Hepsi sadece temel yeterlilik becerileriydi. Önceki iki yakın dövüşçüyü düşününce, ikisi de sınıflarında 5. seviyenin üzerindeydi. İkisinin de temel gizlilik becerisine sahip olması, onlara ne kadar yaklaştığını ve saklanmayı başardıklarını düşününce hiç şaşırmazdı. İlk savaşçının parlayan bir silahı vardı, yani bunu yapmak için bir beceri edinmiş olmalıydı. Evet, bu Jake’i biraz kıskandırdı. Neyse ki o şanslı adam ölmüştü.
Hepsinin değerli olduğunu düşünüyordu, ancak özellikle de kan bağı yeteneğiyle çok sayıda tuzak kuracağını düşünmüyordu. İz sürme becerisini çok istiyordu ve üç saldırganın nereden geldiğini bulmak için kullanmayı düşündü.
Ama sonunda [Temel Gizlilik (Düşük)] ‘e karar verdi . Kan bağı yeteneğiyle sinerji yaratacağını ve rakiplerine karşılık verme fırsatı bulamadan saldırabileceğini hayal edebiliyordu. Hem çeviklik hem de algıyla ölçeklenebilmesi ise onu daha da iyi hale getiriyordu.
Dövüş, eğitime başladığından beri ne kadar az şey başardığını fark etmesini sağlamıştı. Hepsi ondan daha yüksek seviyedeydi; orta seviye savaşçı, sınıfında 7. seviyedeydi, yani kendisinden iki kat fazlaydı. Avlanmaya gitmesi gerektiğine çoktan karar vermişti.
Beceriyi seçti ve sınıfını ilk aldığında hissettiği duyguyu hissetti. Ama bu sefer çok daha zayıftı. Ona “bilgi” diyebileceğinden emin olmadığı bir şey vermişti, ama içgüdüsel olarak anlıyordu. Belki de soyağacı yeteneğinden kaynaklanıyordu, ama bundan şüpheliydi. Her iki durumda da, artık gizlice nasıl davranacağını eskisinden biraz daha iyi biliyordu. Bunlar küçük, incelikli şeylerdi ve usta bir hırsız olmak için eksiksiz bir rehber olmaktan çok uzaktı.
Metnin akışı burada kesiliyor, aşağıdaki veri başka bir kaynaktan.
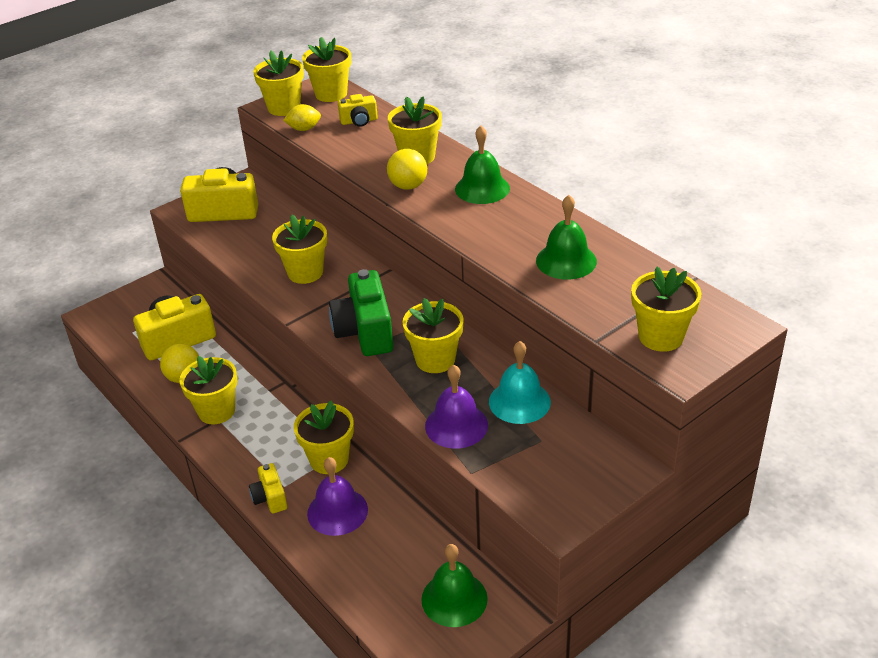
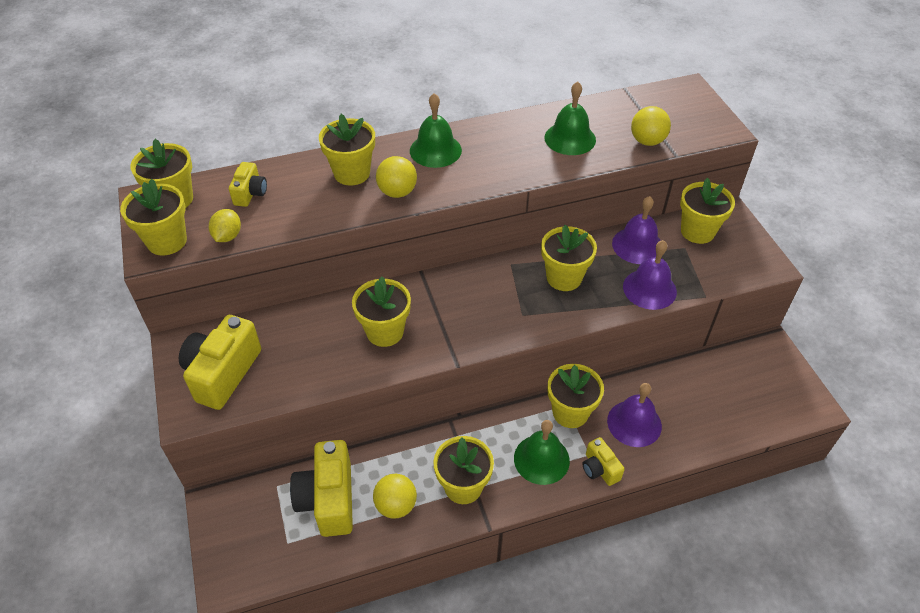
camera: 70 degrees left, 10 degrees up
yellow camera [249,463,287,513] -> yellow camera turned 60 degrees clockwise [583,437,625,486]
green camera [329,269,393,356] -> none
green bell [421,544,488,627] -> green bell moved to [514,420,570,485]
turquoise bell [489,341,551,424] -> purple bell [612,196,661,264]
yellow flower pot [631,266,701,352] -> yellow flower pot moved to [680,178,735,244]
none -> yellow ball [631,106,671,146]

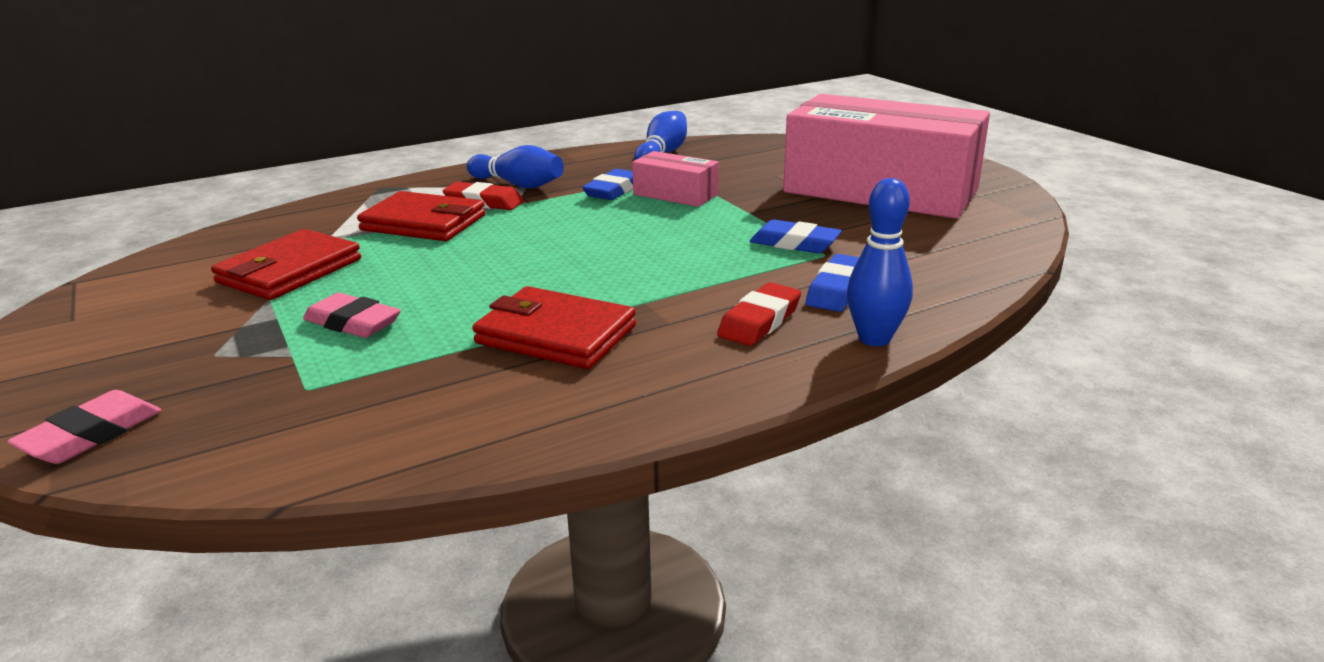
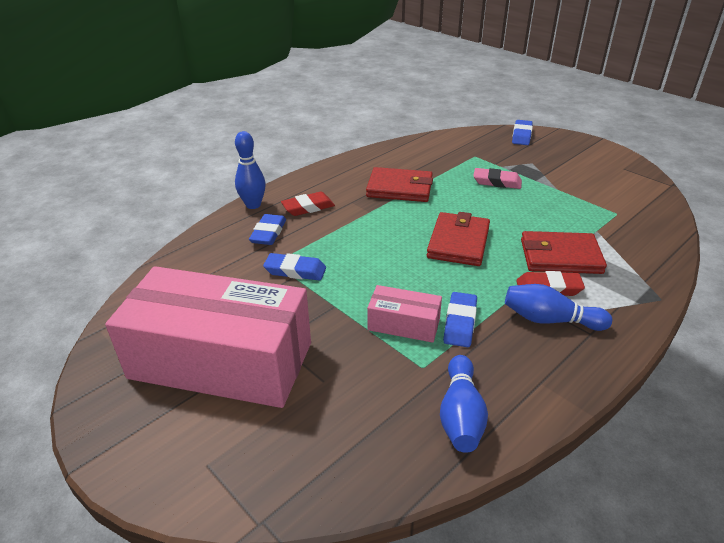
camera: 165 degrees right, 10 degrees up
pink eraser [7,390,161,464] -> blue eraser [512,120,533,145]
red wallet [211,229,361,300] -> red wallet moved to [427,212,490,266]
red eraser [717,282,801,346] -> red eraser turned 45 degrees clockwise [281,192,335,216]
Tüm menüleri kapatınca kendinden çok memnun hissetti. Belki de yeni bir beceri edinmenin bu kadar sönük geçmesine biraz üzüldü. Lazer ışınları fırlatma veya sekiz okla sekiz güneşi vurma yeteneği kazanılmadı.
Jake sonunda kütükten kalkıp sırtını esnetti. Demir kokusu, hâlâ kan içinde olduğunu anında hatırlattı. Daha doğrusu, pelerini ve yüzü kan içindeydi. Gömleğinin ve altındaki pantolonunun kan selinden etkilenmediğini görünce pelerinini çıkardı. Hızla yakındaki küçük nehre koştu, yüzünü temizledi ve tekrar kampa koştu; tüm yolculuk bir dakikadan az sürdü.
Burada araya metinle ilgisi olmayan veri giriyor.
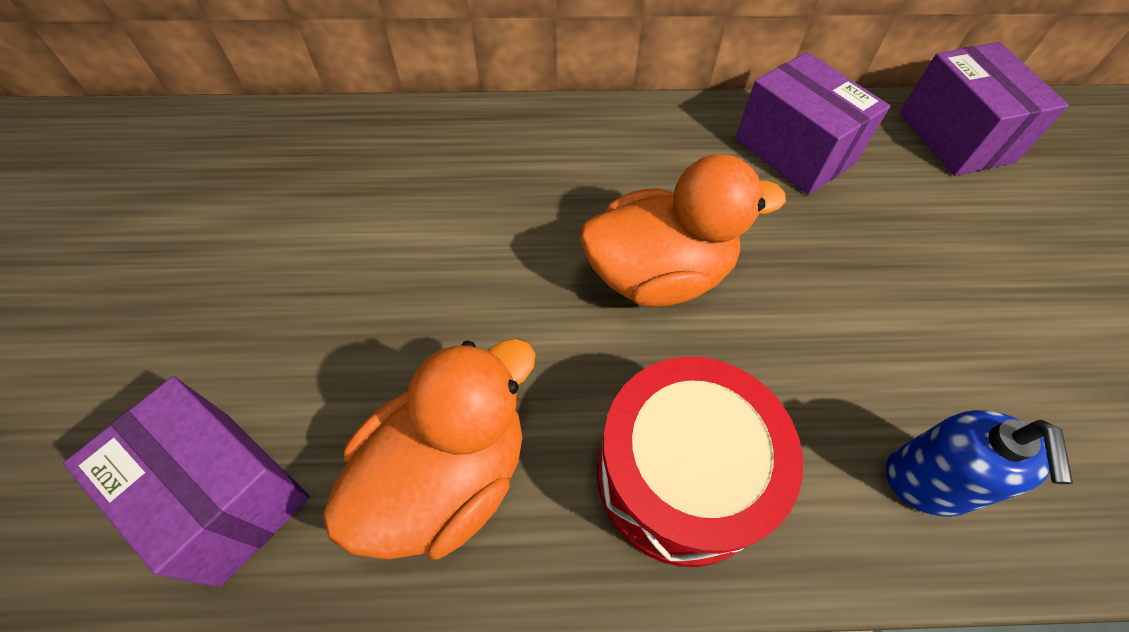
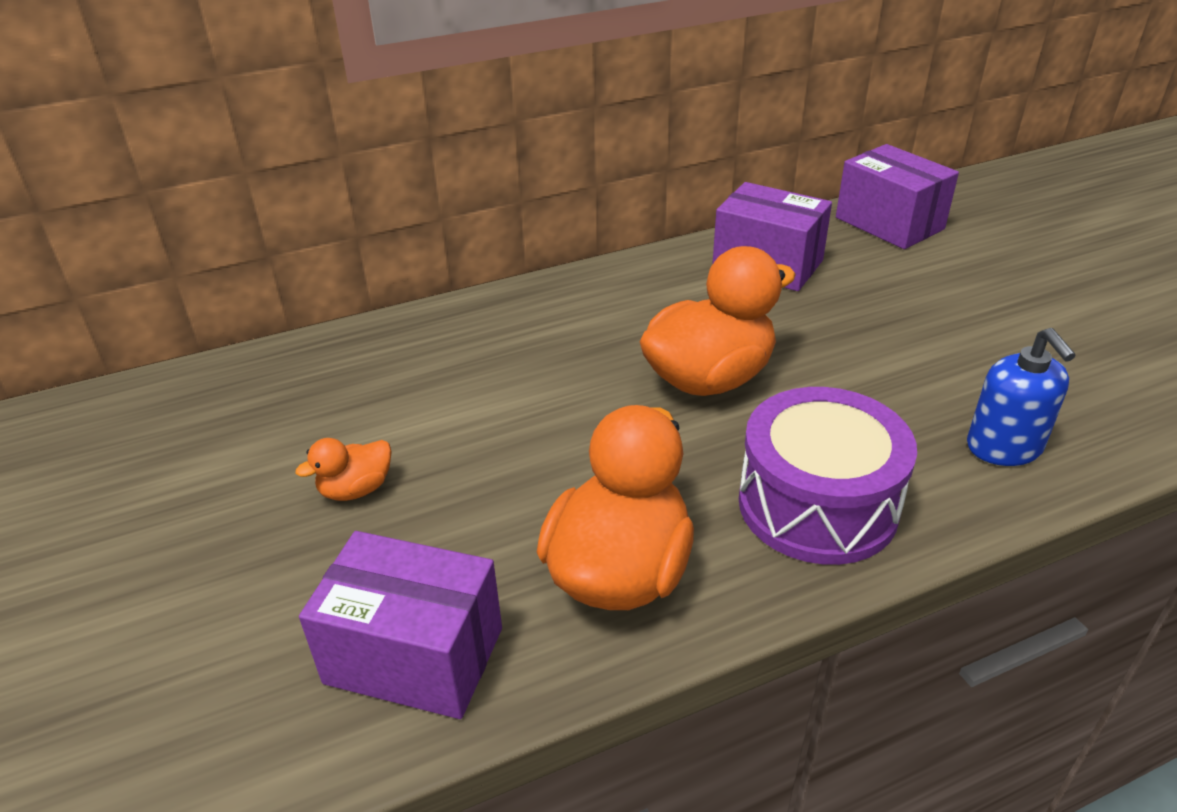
camera: 20 degrees left, 20 degrees down
red drum [597,357,803,567] -> purple drum [739,387,917,565]
none -> orange duck [295,438,392,501]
Kendini dinlenmiş hissederken, garip bir şekilde çıplak hissetmeye başladı. Üzerinde hiçbir silah olmadığını hemen fark etti. Bıçağı etkisiz hale getirilmiş ve yayı delinmişti. Diğerlerinin hâlâ cesetlerin yanında olduğunu görünce Jake onlara doğru yürümeye başladı. Önce ölü okçunun yanına gidip düşürdüğü yayı aldı, eskisiyle aynı olduğunu gördü. Tek fark, bunun hasarsız olmasıydı.
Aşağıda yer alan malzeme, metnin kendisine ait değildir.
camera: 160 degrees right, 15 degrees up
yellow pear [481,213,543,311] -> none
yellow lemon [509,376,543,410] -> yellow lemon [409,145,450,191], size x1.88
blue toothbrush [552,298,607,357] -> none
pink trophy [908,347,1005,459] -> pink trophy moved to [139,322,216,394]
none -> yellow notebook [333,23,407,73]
Yayı eline alırken, kan sızmayı çoktan bırakmış olmasına rağmen, okları hâlâ vücudundan çıkan ölü okçuya bakmadan edemedi. Adamın gözleri hâlâ kocaman açıktı ve gözle görülür bir dehşet içindeydi. Jake, adam dururken ona baktı. Diğer cesetlere, kafatasına saplı kılıcı olan adama ve kendi kan gölünde yatan diğerine baktı.
Aynı zamanda, herkesin ona attığı bakışları da gördü. Joanna’nın yaralarına sebep olan suçlu bakışı değildi bu. Korku dolu bir bakıştı. İşte o zaman, olması gerekenden çok daha geç fark etti.
Saldırganlar insandı. Az önce üç insanı öldürmüştü.